Together, the discovery and validation screenings are powered for a more than 70% likelihood of detecting any mutation that is present in at least 5% of tumors. In the third or "tertiary screen" stage, representative tumors of all risk classes and all stages, including the enigmatic 4S stage, will be used to define the mutation prevalence across diverse tumor subsets. This staged study design provides a sensitive approach for somatic mutation detection while lowering costs by an estimated two- to threefold.

Goals and expectations

The discovery phase of this work is anticipated to be available in the next six months. We expect that these studies will identify important diagnostic and therapeutic targets in neuroblastoma. Importantly, because cell lines are used in the discovery phase, candidate cancer mutations that are prioritized for further study can be readily tested for their functional significance, where such assays exist.

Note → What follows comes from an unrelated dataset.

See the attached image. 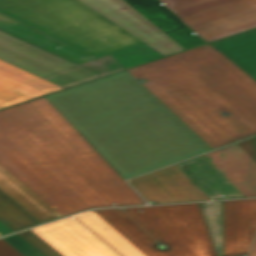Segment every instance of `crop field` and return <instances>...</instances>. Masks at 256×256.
<instances>
[{"mask_svg":"<svg viewBox=\"0 0 256 256\" xmlns=\"http://www.w3.org/2000/svg\"><path fill=\"white\" fill-rule=\"evenodd\" d=\"M0 164L63 216L147 204L44 97L0 110Z\"/></svg>","mask_w":256,"mask_h":256,"instance_id":"1","label":"crop field"},{"mask_svg":"<svg viewBox=\"0 0 256 256\" xmlns=\"http://www.w3.org/2000/svg\"><path fill=\"white\" fill-rule=\"evenodd\" d=\"M137 68L222 145L256 134V29Z\"/></svg>","mask_w":256,"mask_h":256,"instance_id":"2","label":"crop field"},{"mask_svg":"<svg viewBox=\"0 0 256 256\" xmlns=\"http://www.w3.org/2000/svg\"><path fill=\"white\" fill-rule=\"evenodd\" d=\"M0 31L100 76L147 62L54 0H0Z\"/></svg>","mask_w":256,"mask_h":256,"instance_id":"3","label":"crop field"},{"mask_svg":"<svg viewBox=\"0 0 256 256\" xmlns=\"http://www.w3.org/2000/svg\"><path fill=\"white\" fill-rule=\"evenodd\" d=\"M123 209L158 242L170 248L156 249L155 241L121 209L94 212L146 256H216L198 203Z\"/></svg>","mask_w":256,"mask_h":256,"instance_id":"4","label":"crop field"},{"mask_svg":"<svg viewBox=\"0 0 256 256\" xmlns=\"http://www.w3.org/2000/svg\"><path fill=\"white\" fill-rule=\"evenodd\" d=\"M73 89L153 168L186 159L105 78Z\"/></svg>","mask_w":256,"mask_h":256,"instance_id":"5","label":"crop field"},{"mask_svg":"<svg viewBox=\"0 0 256 256\" xmlns=\"http://www.w3.org/2000/svg\"><path fill=\"white\" fill-rule=\"evenodd\" d=\"M45 98L123 179L152 170L72 88Z\"/></svg>","mask_w":256,"mask_h":256,"instance_id":"6","label":"crop field"},{"mask_svg":"<svg viewBox=\"0 0 256 256\" xmlns=\"http://www.w3.org/2000/svg\"><path fill=\"white\" fill-rule=\"evenodd\" d=\"M207 42L256 26V0H161Z\"/></svg>","mask_w":256,"mask_h":256,"instance_id":"7","label":"crop field"},{"mask_svg":"<svg viewBox=\"0 0 256 256\" xmlns=\"http://www.w3.org/2000/svg\"><path fill=\"white\" fill-rule=\"evenodd\" d=\"M106 79L187 158L211 150L127 70Z\"/></svg>","mask_w":256,"mask_h":256,"instance_id":"8","label":"crop field"},{"mask_svg":"<svg viewBox=\"0 0 256 256\" xmlns=\"http://www.w3.org/2000/svg\"><path fill=\"white\" fill-rule=\"evenodd\" d=\"M0 59L63 88L100 77L2 32Z\"/></svg>","mask_w":256,"mask_h":256,"instance_id":"9","label":"crop field"},{"mask_svg":"<svg viewBox=\"0 0 256 256\" xmlns=\"http://www.w3.org/2000/svg\"><path fill=\"white\" fill-rule=\"evenodd\" d=\"M167 56L184 50L123 0H79ZM125 7L126 10L119 9Z\"/></svg>","mask_w":256,"mask_h":256,"instance_id":"10","label":"crop field"},{"mask_svg":"<svg viewBox=\"0 0 256 256\" xmlns=\"http://www.w3.org/2000/svg\"><path fill=\"white\" fill-rule=\"evenodd\" d=\"M31 231L63 256H119L73 217Z\"/></svg>","mask_w":256,"mask_h":256,"instance_id":"11","label":"crop field"},{"mask_svg":"<svg viewBox=\"0 0 256 256\" xmlns=\"http://www.w3.org/2000/svg\"><path fill=\"white\" fill-rule=\"evenodd\" d=\"M147 201L154 203L209 199L175 165L129 180Z\"/></svg>","mask_w":256,"mask_h":256,"instance_id":"12","label":"crop field"},{"mask_svg":"<svg viewBox=\"0 0 256 256\" xmlns=\"http://www.w3.org/2000/svg\"><path fill=\"white\" fill-rule=\"evenodd\" d=\"M224 256L246 255L256 231V199L223 201Z\"/></svg>","mask_w":256,"mask_h":256,"instance_id":"13","label":"crop field"},{"mask_svg":"<svg viewBox=\"0 0 256 256\" xmlns=\"http://www.w3.org/2000/svg\"><path fill=\"white\" fill-rule=\"evenodd\" d=\"M204 156L245 196H256V162L237 144Z\"/></svg>","mask_w":256,"mask_h":256,"instance_id":"14","label":"crop field"},{"mask_svg":"<svg viewBox=\"0 0 256 256\" xmlns=\"http://www.w3.org/2000/svg\"><path fill=\"white\" fill-rule=\"evenodd\" d=\"M63 89L0 60V108Z\"/></svg>","mask_w":256,"mask_h":256,"instance_id":"15","label":"crop field"},{"mask_svg":"<svg viewBox=\"0 0 256 256\" xmlns=\"http://www.w3.org/2000/svg\"><path fill=\"white\" fill-rule=\"evenodd\" d=\"M185 49L206 43L160 0H125Z\"/></svg>","mask_w":256,"mask_h":256,"instance_id":"16","label":"crop field"},{"mask_svg":"<svg viewBox=\"0 0 256 256\" xmlns=\"http://www.w3.org/2000/svg\"><path fill=\"white\" fill-rule=\"evenodd\" d=\"M176 166L210 199L244 197L203 155Z\"/></svg>","mask_w":256,"mask_h":256,"instance_id":"17","label":"crop field"},{"mask_svg":"<svg viewBox=\"0 0 256 256\" xmlns=\"http://www.w3.org/2000/svg\"><path fill=\"white\" fill-rule=\"evenodd\" d=\"M72 12L76 13L89 23L93 24L97 28L101 29L105 33L109 34L113 38L117 39L121 43L125 44L136 53L144 57L146 60L151 61L157 58L164 57L151 47L147 46L136 37L126 32L122 28L118 27L114 23L110 22L106 18L102 17L86 5L82 4L78 0H56Z\"/></svg>","mask_w":256,"mask_h":256,"instance_id":"18","label":"crop field"},{"mask_svg":"<svg viewBox=\"0 0 256 256\" xmlns=\"http://www.w3.org/2000/svg\"><path fill=\"white\" fill-rule=\"evenodd\" d=\"M0 190L41 223L62 217L0 165Z\"/></svg>","mask_w":256,"mask_h":256,"instance_id":"19","label":"crop field"},{"mask_svg":"<svg viewBox=\"0 0 256 256\" xmlns=\"http://www.w3.org/2000/svg\"><path fill=\"white\" fill-rule=\"evenodd\" d=\"M123 256H145L93 211L75 216Z\"/></svg>","mask_w":256,"mask_h":256,"instance_id":"20","label":"crop field"},{"mask_svg":"<svg viewBox=\"0 0 256 256\" xmlns=\"http://www.w3.org/2000/svg\"><path fill=\"white\" fill-rule=\"evenodd\" d=\"M128 71L136 78H144L147 81L146 83H144L146 88L212 149L221 146L218 141H216L208 132H206L197 122H195L186 112H184L175 102H173L164 92H162L136 67L128 69Z\"/></svg>","mask_w":256,"mask_h":256,"instance_id":"21","label":"crop field"},{"mask_svg":"<svg viewBox=\"0 0 256 256\" xmlns=\"http://www.w3.org/2000/svg\"><path fill=\"white\" fill-rule=\"evenodd\" d=\"M0 221L13 231L40 224V222H38L1 191Z\"/></svg>","mask_w":256,"mask_h":256,"instance_id":"22","label":"crop field"},{"mask_svg":"<svg viewBox=\"0 0 256 256\" xmlns=\"http://www.w3.org/2000/svg\"><path fill=\"white\" fill-rule=\"evenodd\" d=\"M210 232L217 256H223L222 201L199 203Z\"/></svg>","mask_w":256,"mask_h":256,"instance_id":"23","label":"crop field"},{"mask_svg":"<svg viewBox=\"0 0 256 256\" xmlns=\"http://www.w3.org/2000/svg\"><path fill=\"white\" fill-rule=\"evenodd\" d=\"M18 235H20L22 238H24L46 256H62L30 230L18 233Z\"/></svg>","mask_w":256,"mask_h":256,"instance_id":"24","label":"crop field"},{"mask_svg":"<svg viewBox=\"0 0 256 256\" xmlns=\"http://www.w3.org/2000/svg\"><path fill=\"white\" fill-rule=\"evenodd\" d=\"M238 144L256 161V136L238 142Z\"/></svg>","mask_w":256,"mask_h":256,"instance_id":"25","label":"crop field"},{"mask_svg":"<svg viewBox=\"0 0 256 256\" xmlns=\"http://www.w3.org/2000/svg\"><path fill=\"white\" fill-rule=\"evenodd\" d=\"M20 252V251H19ZM5 240L0 238V256H23ZM25 256V255H24Z\"/></svg>","mask_w":256,"mask_h":256,"instance_id":"26","label":"crop field"},{"mask_svg":"<svg viewBox=\"0 0 256 256\" xmlns=\"http://www.w3.org/2000/svg\"><path fill=\"white\" fill-rule=\"evenodd\" d=\"M248 256H256V236L249 250Z\"/></svg>","mask_w":256,"mask_h":256,"instance_id":"27","label":"crop field"},{"mask_svg":"<svg viewBox=\"0 0 256 256\" xmlns=\"http://www.w3.org/2000/svg\"><path fill=\"white\" fill-rule=\"evenodd\" d=\"M9 232H12V230H10L8 227L0 222V234L3 235Z\"/></svg>","mask_w":256,"mask_h":256,"instance_id":"28","label":"crop field"}]
</instances>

This collaborative effort will provide the initial cancer gene survey for pediatric cancer, and novel genes found mutated become immediate candidate cancer genes for other childhood tumors as well. This undertaking will spur the development of new diagnostic and therapeutic interventions.

The full data set of mutations will be made publicly available following validation, and we anticipate that the pediatric research community will be required to fully leverage these discoveries in a timely fashion.